Certes, Spotify n'a pas attendu Google pour se tourner vers les containers logiciels. Dès 2013, l'entreprise de Stockholm développe son propre orchestrateur Docker, dénommé Helios. Mais à la différence de GKE, il ne permet pas d'automatiser le provisionning des serveurs virtuels nécessaires à l'exécution des architectures containérisées. Il implique par conséquent une infrastructure en permanence surprovisionnée en ressources en vue de faire face à tout impondérable, du pic de trafic aux nouveaux projets. GKE, lui, bénéficie de l'autoscaling industriel de Google. Résultat : les unités de calcul sont activées à la volée au regard de l'évolution de l'audience, qu'elle soit à la hausse ou à la baisse. N'est payé que ce qui est consommé.
Une brique stratégique
La décision de basculer vers Kubernetes Engine est prise fin 2017 alors que la migration d'Helios vers Google Cloud est tout juste achevée. "Il était devenu assez clair qu'Helios et sa petite équipe de développeurs ne feraient pas le poids face à la communauté Kubernetes", argue Jai Chakrabarti, directeur de l'ingénierie, de l'infrastructure et des opérations de Spotify. "En se tournant vers Kubernetes, l'objectif était de bénéficier de sa vélocité tout en réduisant nos coûts, mais aussi évidemment de nous aligner sur le secteur en termes de bonnes pratiques et d'outils."
"Sur 150 composants applicatifs migrés sous GKE, le principal d'entre eux encaisse 10 millions de requêtes par seconde"
Presque trois ans après, l'orchestrateur de Google représente un élément clés de la stratégie de Spotify pour encaisser la croissance de son audience. De 140 millions d'utilisateurs actifs mensuels fin 2017, la plateforme est officiellement passée à presque 300 millions en juin, soit une hausse de 29% d'une année sur l'autre.
"Les premiers résultats sont là. Sur 150 composants applicatifs migrés sous GKE, le principal d'entre eux encaisse 10 millions de requêtes par seconde et bénéficie grandement de l'autoscaling", reconnait James Wen, senior site reliability engineer chez Spotify, avant de préciser : "Auparavant, une heure était nécessaire pour créer un nouveau service applicatif et l'exécuter de manière opérationnelle en production. Kubernetes réalise ces taches en quelques secondes voire quelques minutes. De plus, avec les capacités de Kubernetes en multi-tenant et bin-packing, l'utilisation de la CPU a été améliorée par deux ou trois."
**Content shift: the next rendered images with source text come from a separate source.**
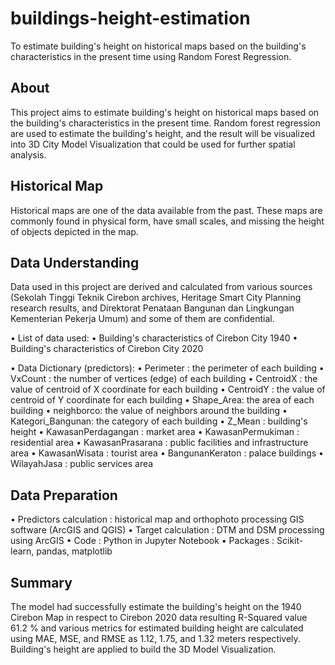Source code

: # buildings-height-estimation
To estimate building's height on historical maps based on the building's characteristics in the present time using Random Forest Regression.

## About
This project aims to estimate building's height on historical maps based on the building's characteristics in the present time. Random forest regression are used to estimate the building's height, and the result will be visualized into 3D City Model Visualization that could be used for further spatial analysis.

## Historical Map 
Historical maps are one of the data available from the past. These maps are commonly found in physical form, have small scales, and missing the height of objects depicted in the map.

## Data Understanding
Data used in this project are derived and calculated from various sources (Sekolah Tinggi Teknik Cirebon archives, Heritage Smart City Planning research results, and Direktorat Penataan Bangunan dan Lingkungan Kementerian Pekerja Umum) and some of them are confidential. 

• List of data used: 
  • Building's characteristics of Cirebon City 1940
  • Building's characteristics of Cirebon City 2020

• Data Dictionary (predictors): 
  • Perimeter : the perimeter of each building
  • VxCount   : the number of vertices (edge) of each building 
  • CentroidX : the value of centroid of X coordinate for each building
  • CentroidY : the value of centroid of Y coordinate for each building
  • Shape_Area: the area of each building
  • neighborco: the value of neighbors around the building
  • Kategori_Bangunan: the category of each building
  • Z_Mean    : building's height
    • KawasanPerdagangan    : market area
    • KawasanPermukiman     : residential area
    • KawasanPrasarana      : public facilities and infrastructure area
    • KawasanWisata         : tourist area
    • BangunanKeraton       : palace buildings
    • WilayahJasa           : public services area
    
## Data Preparation
• Predictors calculation  : historical map and orthophoto processing GIS software (ArcGIS and QGIS)
• Target calculation      : DTM and DSM processing using ArcGIS
• Code                    : Python in Jupyter Notebook
• Packages                : Scikit-learn, pandas, matplotlib
    
## Summary
The model had successfully estimate the building's height on the 1940 Cirebon Map in respect to Cirebon 2020 data resulting R-Squared value 61.2 % and various metrics for estimated building height are calculated using MAE, MSE, and RMSE as 1.12, 1.75, and 1.32 meters respectively. Building's height are applied to build the 3D Model Visualization.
200 équipes d'ingénierie dans la boucle
Le chantier de migration n'en est qu'à ses débuts, reste donc à savoir comment Spotify gère la cohabitation de Kubernetes avec Helios. "Ces deux environnements sont très différents, que ce soit en termes de gestion des métriques, des identifications, etc.", souligne Matt Brown, ingénieur chez Spotify. "Notre plateforme compte des milliers de microservices qui inter-opèrent les uns avec les autres. Si nous avions voulu les migrer un par un vers Kubernetes, cela aurait demandé des années."
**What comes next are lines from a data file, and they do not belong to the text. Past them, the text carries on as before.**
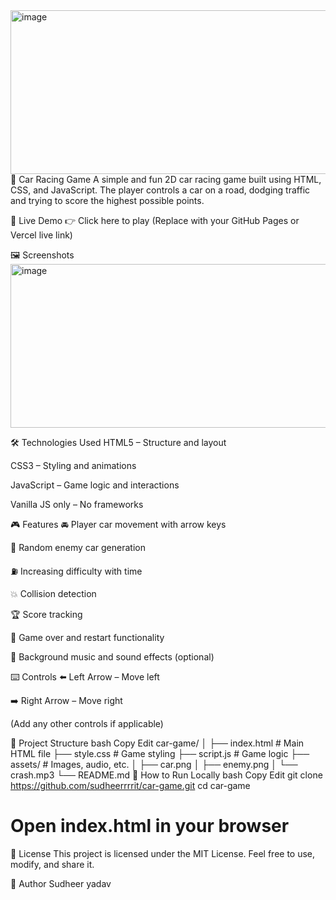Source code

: <img width="600" height="262" alt="image" src="https://github.com/user-attachments/assets/906c75a3-fa41-4a2b-8f6e-a1abe8da9bfd" />
🚗 Car Racing Game
A simple and fun 2D car racing game built using HTML, CSS, and JavaScript. The player controls a car on a road, dodging traffic and trying to score the highest possible points.

🔗 Live Demo
👉 Click here to play
(Replace with your GitHub Pages or Vercel live link)

🖼️ Screenshots
<img width="600" height="262" alt="image" src="https://github.com/user-attachments/assets/559b375d-6a74-460e-a14f-e7b8ade6a2a9" />    


🛠️ Technologies Used
HTML5 – Structure and layout

CSS3 – Styling and animations

JavaScript – Game logic and interactions

Vanilla JS only – No frameworks

🎮 Features
🚘 Player car movement with arrow keys

🚗 Random enemy car generation

⛽ Increasing difficulty with time

💥 Collision detection

🏆 Score tracking

🔁 Game over and restart functionality

🎵 Background music and sound effects (optional)

⌨️ Controls
⬅️ Left Arrow – Move left

➡️ Right Arrow – Move right

(Add any other controls if applicable)

📁 Project Structure
bash
Copy
Edit
car-game/
│
├── index.html         # Main HTML file
├── style.css          # Game styling
├── script.js          # Game logic
├── assets/            # Images, audio, etc.
│   ├── car.png
│   ├── enemy.png
│   └── crash.mp3
└── README.md
🚀 How to Run Locally
bash
Copy
Edit
git clone https://github.com/sudheerrrrit/car-game.git
cd car-game
# Open index.html in your browser
📜 License
This project is licensed under the MIT License.
Feel free to use, modify, and share it.

🙌 Author
Sudheer yadav 
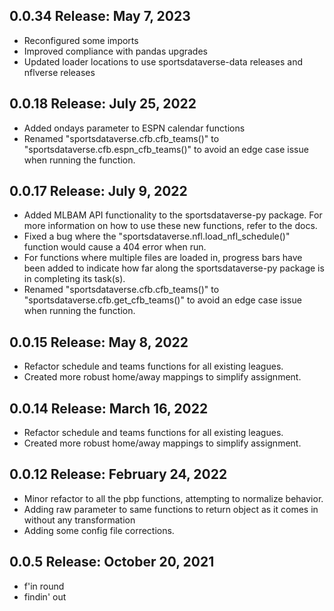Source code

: ## 0.0.34 Release: May 7, 2023
- Reconfigured some imports
- Improved compliance with pandas upgrades
- Updated loader locations to use sportsdataverse-data releases and nflverse releases

## 0.0.18 Release: July 25, 2022
- Added ondays parameter to ESPN calendar functions
- Renamed "sportsdataverse.cfb.cfb_teams()" to "sportsdataverse.cfb.espn_cfb_teams()" to avoid an edge case issue when running the function.

## 0.0.17 Release: July 9, 2022
- Added MLBAM API functionality to the sportsdataverse-py package. For more information on how to use these new functions, refer to the docs.
- Fixed a bug where the "sportsdataverse.nfl.load_nfl_schedule()" function would cause a 404 error when run.
- For functions where multiple files are loaded in, progress bars have been added to indicate how far along the sportsdataverse-py package is in completing its task(s).
- Renamed "sportsdataverse.cfb.cfb_teams()" to "sportsdataverse.cfb.get_cfb_teams()" to avoid an edge case issue when running the function.

## 0.0.15 Release: May 8, 2022
- Refactor schedule and teams functions for all existing leagues.
- Created more robust home/away mappings to simplify assignment.

## 0.0.14 Release: March 16, 2022
- Refactor schedule and teams functions for all existing leagues.
- Created more robust home/away mappings to simplify assignment.

## 0.0.12 Release: February 24, 2022
- Minor refactor to all the pbp functions, attempting to normalize behavior.
- Adding raw parameter to same functions to return object as it comes in without any transformation
- Adding some config file corrections.

## 0.0.5 Release: October 20, 2021
- f'in round
- findin' out
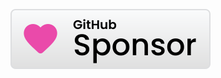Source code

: ﻿  
[![Sponsor michaelandrefraniatte](github_sponsor.svg)](https://github.com/sponsors/michaelandrefraniatte)  
  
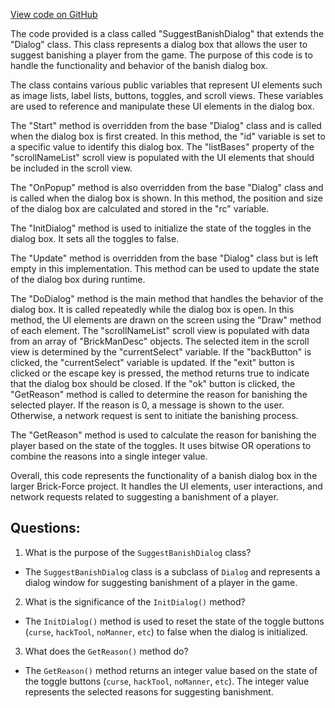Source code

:[View code on GitHub](https://github.com/TieHaxJan/Brick-Force/Assembly-CSharp\SuggestBanishDialog.cs)

The code provided is a class called "SuggestBanishDialog" that extends the "Dialog" class. This class represents a dialog box that allows the user to suggest banishing a player from the game. The purpose of this code is to handle the functionality and behavior of the banish dialog box.

The class contains various public variables that represent UI elements such as image lists, label lists, buttons, toggles, and scroll views. These variables are used to reference and manipulate these UI elements in the dialog box.

The "Start" method is overridden from the base "Dialog" class and is called when the dialog box is first created. In this method, the "id" variable is set to a specific value to identify this dialog box. The "listBases" property of the "scrollNameList" scroll view is populated with the UI elements that should be included in the scroll view.

The "OnPopup" method is also overridden from the base "Dialog" class and is called when the dialog box is shown. In this method, the position and size of the dialog box are calculated and stored in the "rc" variable.

The "InitDialog" method is used to initialize the state of the toggles in the dialog box. It sets all the toggles to false.

The "Update" method is overridden from the base "Dialog" class but is left empty in this implementation. This method can be used to update the state of the dialog box during runtime.

The "DoDialog" method is the main method that handles the behavior of the dialog box. It is called repeatedly while the dialog box is open. In this method, the UI elements are drawn on the screen using the "Draw" method of each element. The "scrollNameList" scroll view is populated with data from an array of "BrickManDesc" objects. The selected item in the scroll view is determined by the "currentSelect" variable. If the "backButton" is clicked, the "currentSelect" variable is updated. If the "exit" button is clicked or the escape key is pressed, the method returns true to indicate that the dialog box should be closed. If the "ok" button is clicked, the "GetReason" method is called to determine the reason for banishing the selected player. If the reason is 0, a message is shown to the user. Otherwise, a network request is sent to initiate the banishing process.

The "GetReason" method is used to calculate the reason for banishing the player based on the state of the toggles. It uses bitwise OR operations to combine the reasons into a single integer value.

Overall, this code represents the functionality of a banish dialog box in the larger Brick-Force project. It handles the UI elements, user interactions, and network requests related to suggesting a banishment of a player.
## Questions: 
 1. What is the purpose of the `SuggestBanishDialog` class?
- The `SuggestBanishDialog` class is a subclass of `Dialog` and represents a dialog window for suggesting banishment of a player in the game.

2. What is the significance of the `InitDialog()` method?
- The `InitDialog()` method is used to reset the state of the toggle buttons (`curse`, `hackTool`, `noManner`, `etc`) to false when the dialog is initialized.

3. What does the `GetReason()` method do?
- The `GetReason()` method returns an integer value based on the state of the toggle buttons (`curse`, `hackTool`, `noManner`, `etc`). The integer value represents the selected reasons for suggesting banishment.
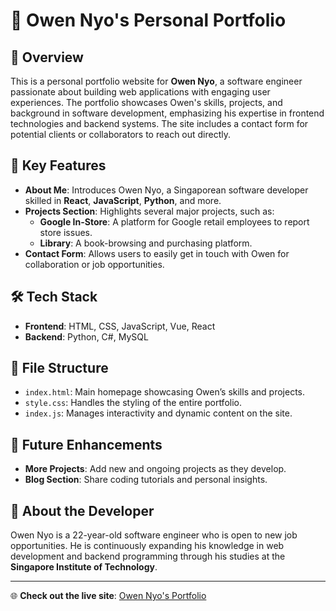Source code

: # 💼 Owen Nyo's Personal Portfolio

## 🌟 Overview
This is a personal portfolio website for **Owen Nyo**, a software engineer passionate about building web applications with engaging user experiences. The portfolio showcases Owen's skills, projects, and background in software development, emphasizing his expertise in frontend technologies and backend systems. The site includes a contact form for potential clients or collaborators to reach out directly.

## 🚀 Key Features
- **About Me**: Introduces Owen Nyo, a Singaporean software developer skilled in **React**, **JavaScript**, **Python**, and more.
- **Projects Section**: Highlights several major projects, such as:
  - **Google In-Store**: A platform for Google retail employees to report store issues.
  - **Library**: A book-browsing and purchasing platform.
- **Contact Form**: Allows users to easily get in touch with Owen for collaboration or job opportunities.
  
## 🛠️ Tech Stack
- **Frontend**: HTML, CSS, JavaScript, Vue, React
- **Backend**: Python, C#, MySQL

## 📂 File Structure
- `index.html`: Main homepage showcasing Owen’s skills and projects.
- `style.css`: Handles the styling of the entire portfolio.
- `index.js`: Manages interactivity and dynamic content on the site.

## 🚦 Future Enhancements
- **More Projects**: Add new and ongoing projects as they develop.
- **Blog Section**: Share coding tutorials and personal insights.

## 👤 About the Developer
Owen Nyo is a 22-year-old software engineer who is open to new job opportunities. He is continuously expanding his knowledge in web development and backend programming through his studies at the **Singapore Institute of Technology**.

---

🌐 **Check out the live site**: [Owen Nyo's Portfolio](https://owennyo.github.io/Personal_Portfolio/)

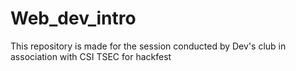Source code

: # Web_dev_intro
This repository is made for the session conducted by Dev's club in association with CSI TSEC for hackfest
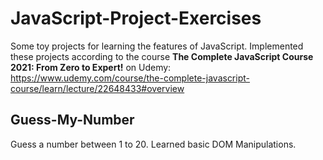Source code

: # JavaScript-Project-Exercises

Some toy projects for learning the features of JavaScript.
Implemented these projects according to the course **The Complete JavaScript Course 2021: From Zero to Expert!** on Udemy:
https://www.udemy.com/course/the-complete-javascript-course/learn/lecture/22648433#overview

## Guess-My-Number
Guess a number between 1 to 20.
Learned basic DOM Manipulations.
Pour relever ce défi, les développeurs du groupe ont réutilisé la couche d'API (nom de code : Tugboat) qui avait été conçue initialement pour piloter des déploiements sur l'architecture Helios. Ils y ont greffé une option pour prendre en charge les API Kubernetes.
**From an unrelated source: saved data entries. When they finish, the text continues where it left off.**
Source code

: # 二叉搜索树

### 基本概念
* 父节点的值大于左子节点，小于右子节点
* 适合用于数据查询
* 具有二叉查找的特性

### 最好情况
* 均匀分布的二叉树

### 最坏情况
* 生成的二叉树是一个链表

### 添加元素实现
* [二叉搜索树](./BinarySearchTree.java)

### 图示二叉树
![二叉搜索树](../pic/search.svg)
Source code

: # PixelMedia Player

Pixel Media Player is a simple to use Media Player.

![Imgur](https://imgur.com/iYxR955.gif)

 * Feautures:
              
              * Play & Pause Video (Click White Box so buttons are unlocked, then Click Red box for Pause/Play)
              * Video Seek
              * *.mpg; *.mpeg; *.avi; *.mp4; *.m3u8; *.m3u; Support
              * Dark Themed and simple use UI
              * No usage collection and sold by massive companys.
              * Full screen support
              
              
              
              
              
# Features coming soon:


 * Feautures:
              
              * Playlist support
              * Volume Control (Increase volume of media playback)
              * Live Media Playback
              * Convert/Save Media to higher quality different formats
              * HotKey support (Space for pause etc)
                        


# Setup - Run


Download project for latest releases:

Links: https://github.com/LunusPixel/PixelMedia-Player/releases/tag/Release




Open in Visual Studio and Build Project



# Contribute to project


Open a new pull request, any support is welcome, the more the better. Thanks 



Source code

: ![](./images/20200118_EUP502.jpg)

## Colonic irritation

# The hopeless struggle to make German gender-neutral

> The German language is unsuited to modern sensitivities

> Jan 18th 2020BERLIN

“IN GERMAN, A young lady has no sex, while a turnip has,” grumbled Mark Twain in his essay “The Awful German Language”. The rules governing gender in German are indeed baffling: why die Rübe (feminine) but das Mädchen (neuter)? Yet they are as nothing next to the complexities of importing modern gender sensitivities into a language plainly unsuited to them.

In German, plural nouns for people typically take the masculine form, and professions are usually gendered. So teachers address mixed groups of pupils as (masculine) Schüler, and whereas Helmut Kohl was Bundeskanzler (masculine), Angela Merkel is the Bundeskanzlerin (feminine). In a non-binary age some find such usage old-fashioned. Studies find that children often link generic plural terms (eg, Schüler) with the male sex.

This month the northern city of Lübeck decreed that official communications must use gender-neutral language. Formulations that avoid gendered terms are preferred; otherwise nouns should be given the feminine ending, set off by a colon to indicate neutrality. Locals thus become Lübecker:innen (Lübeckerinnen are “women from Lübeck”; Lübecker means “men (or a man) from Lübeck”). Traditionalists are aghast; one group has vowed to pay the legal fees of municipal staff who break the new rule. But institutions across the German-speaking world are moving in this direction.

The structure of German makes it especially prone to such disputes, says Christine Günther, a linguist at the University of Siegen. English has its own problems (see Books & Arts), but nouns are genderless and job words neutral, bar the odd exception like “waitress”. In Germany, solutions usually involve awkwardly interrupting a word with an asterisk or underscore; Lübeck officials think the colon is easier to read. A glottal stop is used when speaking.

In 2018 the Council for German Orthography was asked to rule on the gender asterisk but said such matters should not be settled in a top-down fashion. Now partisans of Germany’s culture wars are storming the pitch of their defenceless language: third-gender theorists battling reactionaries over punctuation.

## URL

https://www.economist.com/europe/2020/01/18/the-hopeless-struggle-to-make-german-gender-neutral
"Du coup, nos 200 collaborateurs des équipes d'ingénierie peuvent désormais gérer leurs mises en production quel que soit l'orchestrateur. Nous avons pu utiliser un grand nombre des interfaces et extensions Kubernetes pour prendre en charge et connecter ainsi notre infrastructure existante", ajoute James Wen. Une démarche intelligente qui évite de forcer la main aux équipes de gestion de projet et permet de passer ainsi d'un environnement à l'autre en douceur.